With incidents of conflict between the Copts and the Muslims multiplying in Egypt, the call of the new Pope for national unity acquires added significance.  After all, his great predecessor, Pope Shenouda III, was described as "Egypt's safety valve."  In the same vein, Pope Theodoros sees in Egypt's Coptic heritage an avenue for preserving, through his medicine of love, a great antidote to Egypt's inter-religious anxieties.

"The Egyptian Coptic Church, "the new Pope declared," is a model for all churches, and for the Egyptian Community, in regard to the separation between State and Church."

Friday, November 9, 2012

Obama's Four More Years: The New Egypt Reacts

They proudly call him "the black American President."  They devote to his success miles and miles of print.  They attend in droves the celebrations held at the U.S. Embassy in Cairo.  They openly show great relief for Romney's exist.  Why?

Interest in America and its ways has never been more palpable.  This phenomenon is fully shared by both the Islamists and the secularists.  It is an interest which reflects general hope in a reinvigorated American involvement in the New Egypt, economically, educationally, technologically and in selected areas of foreign policy, especially in the Israeli-Palestinian conflict.  "Hope and Change," borrowed from Obama, has become an Egyptian mantra.  Egyptian resentment toward America's support for Mubarak has practically dissipated.

Cairo's attitude toward Russia has sunk to a new low.  The New Egypt feels abhorrence toward Moscow's support for the Assad regime in Syria.  In this regard, Egypt, historically, has always looked west, not east.  Contemporary Egypt was first developed by the French as of the early 19th century.

Egypt, taking a brief holiday from the woes of its transition from dictatorship to democracy, celebrated the onset of Obama's second term in adulatory terms.  They highlighted Obama's call for healing the wounds of the bitter presidential campaign.  "Tahrir" wishes that a similar reconciliation would be possible with the remnants of the Mubarak regime.

Cairo saw humility in Obama's declaration in his victory speech in Chicago that he had become "a better President."  It wishes that its leaders would show the same strength of character.  Though the challenges facing Washington, D.C. and Cairo may not be the same, but the Egyptians perceive in Obama's reference to "the challenges ahead" a reflection of what their new leaders keep on repeating.

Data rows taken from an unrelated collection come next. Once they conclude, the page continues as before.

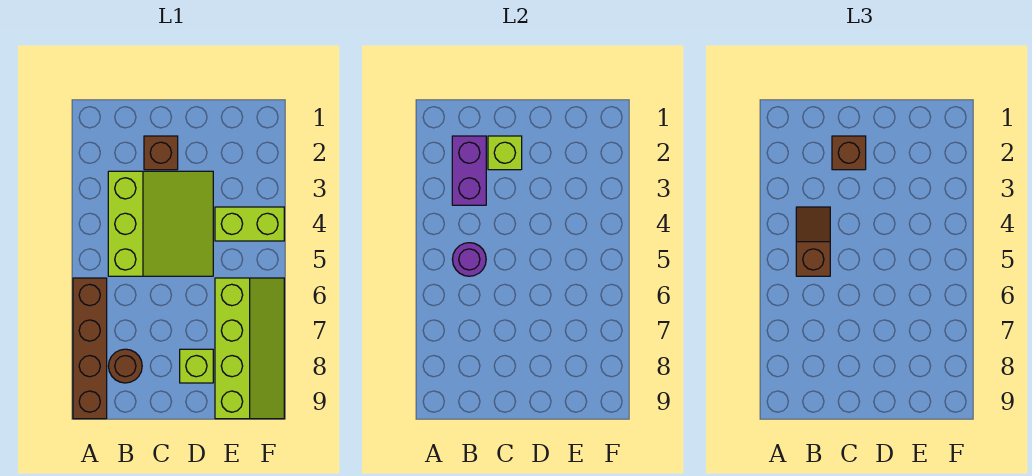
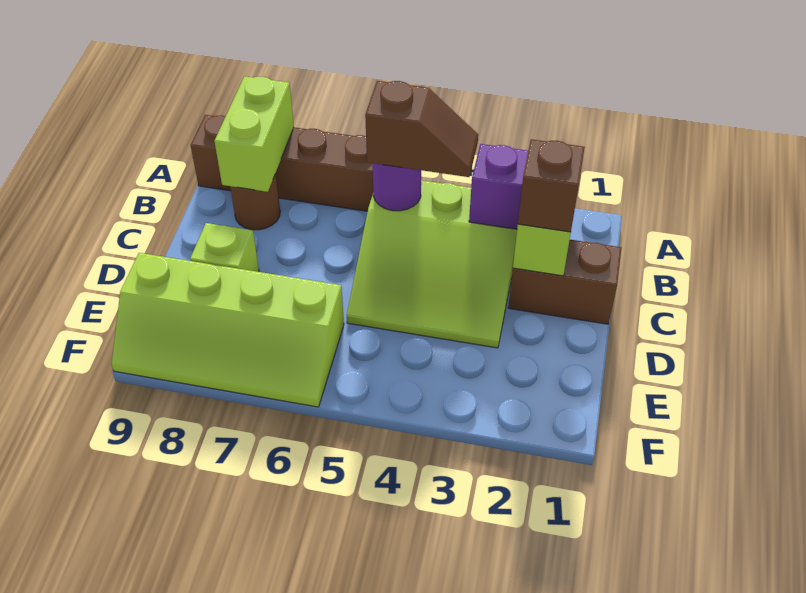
brown 1x1 brick [144,136,178,170] -> brown 1x2 brick [508,240,621,324]
lime 1x2 brick [215,207,284,241] -> lime 1x2 brick moved to [214,76,294,192]

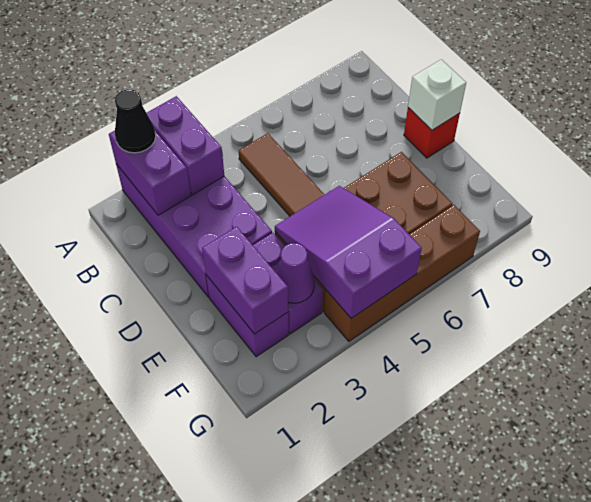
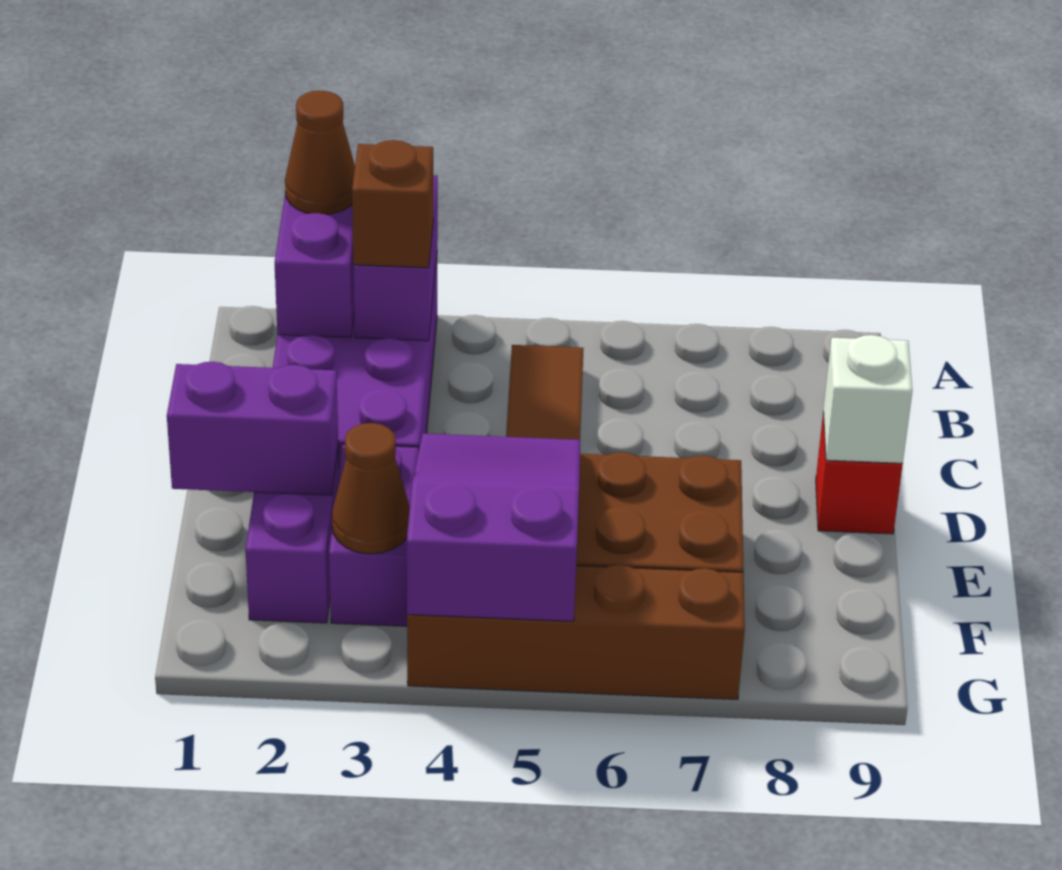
black 1x1 cone [115,89,156,153] -> brown 1x1 cone [285,91,355,214]
none -> brown 1x1 brick [352,140,433,268]
purple 1x2 brick [202,227,288,334] -> purple 1x2 brick turned to [167,362,338,495]
purple 1x1 cone [276,243,315,303] -> brown 1x1 cone [332,423,410,554]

Even Romney's speech conceding defeat and wishing Obama's success in the coming four years was a reminder to Egypt that it does not yet posses this tradition of congratulating your adversary.

There is also in Cairo that sense of quick pride in the enhanced importance of the minorities in America.  The Egyptians also saw in the small margin of victory for Obama a reflection of what happened in the competition between Morsi and Shafik in June for the post of the presidency.

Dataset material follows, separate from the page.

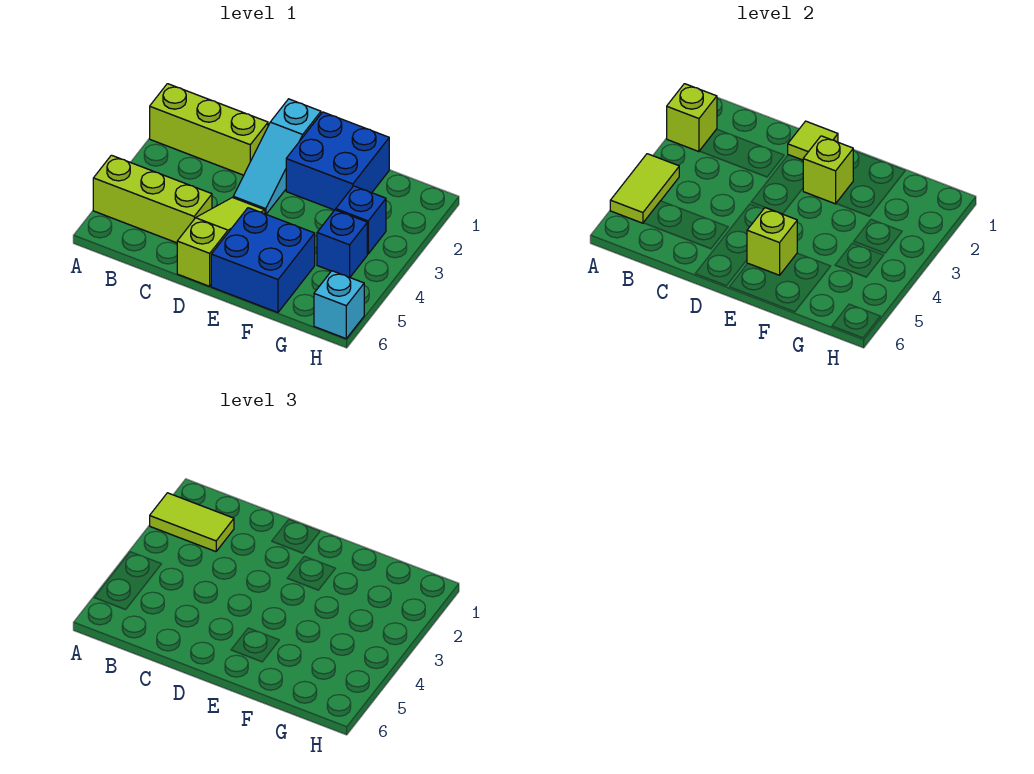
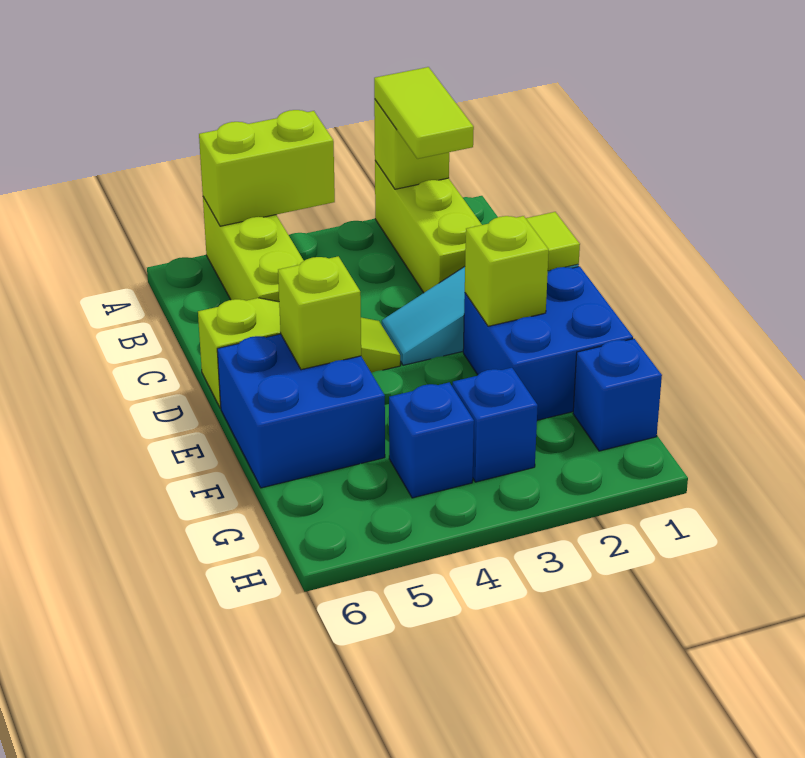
lime 1x2 tile [610,154,679,223] -> lime 1x2 brick [199,110,335,226]
none -> blue 1x1 brick [573,339,662,451]
cyan 1x1 brick [314,271,364,339] -> none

As to the expected "gridlock" in U.S. governance, well, that is nothing new to Cairo.  This is although the Egyptian gridlock has different poles.  In Cairo, it is between the judiciary and the other branches of government.

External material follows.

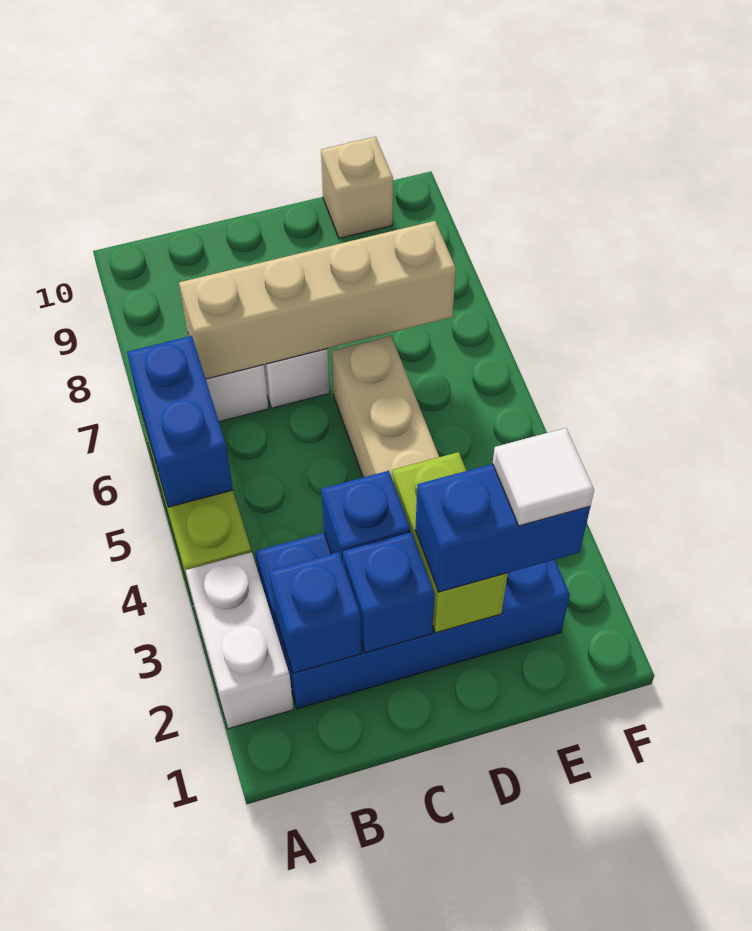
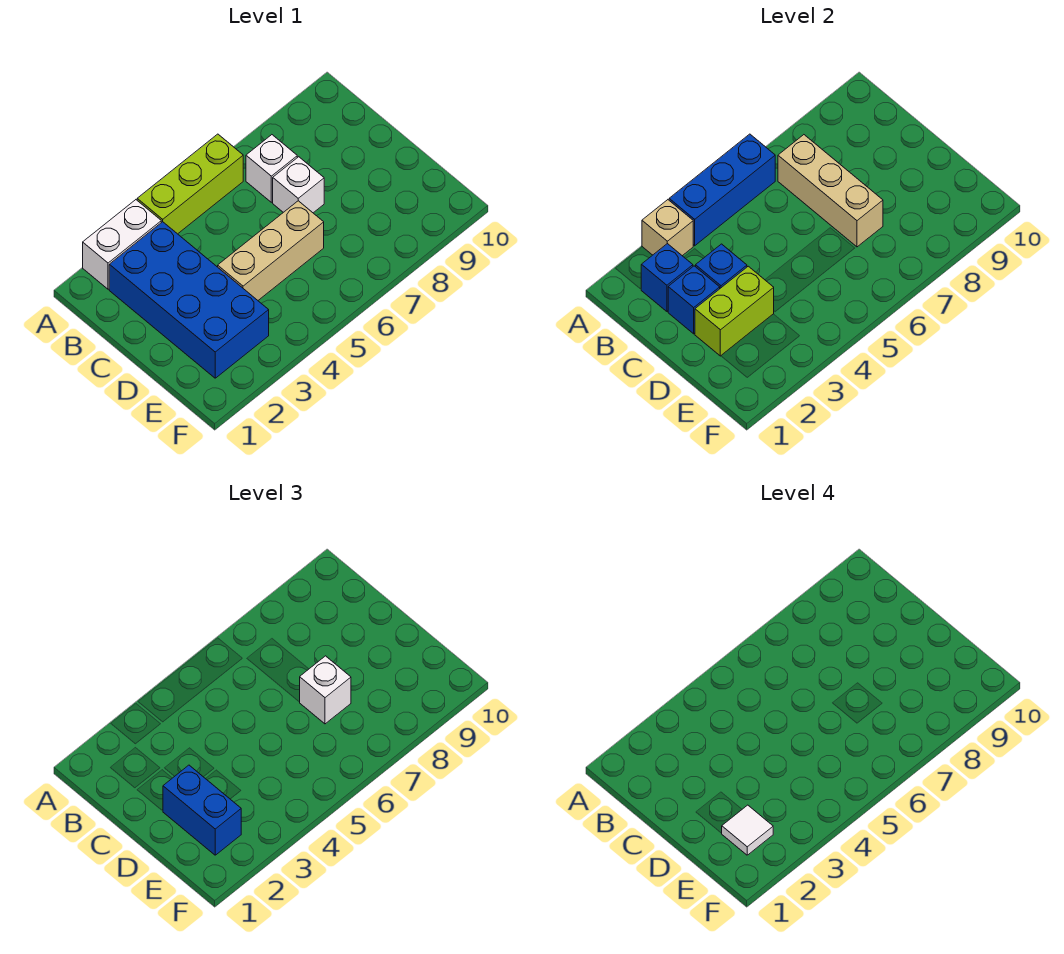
blue 1x2 brick [127,336,233,507] -> blue 1x3 brick [669,134,775,246]
tan 1x4 brick [179,221,456,379] -> tan 1x3 brick [778,135,883,247]
none -> white 1x1 brick [300,656,351,724]
tan 1x1 brick [321,137,393,238] -> tan 1x1 brick moved to [642,200,693,256]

What did the New Egypt fear in Romney?  First, they do not know Romney.  Romney did not even define himself.  Romney was defined by his adversaries.  Second, they were hostile to his references to the rise of the Islamists to power as "chaos in the Middle East."  The Egyptians also saw in Romney a man of war.  In Obama, they saw a man of peace, especially as regards Iran.

It also greatly helps that Obama's middle name is "Hussein."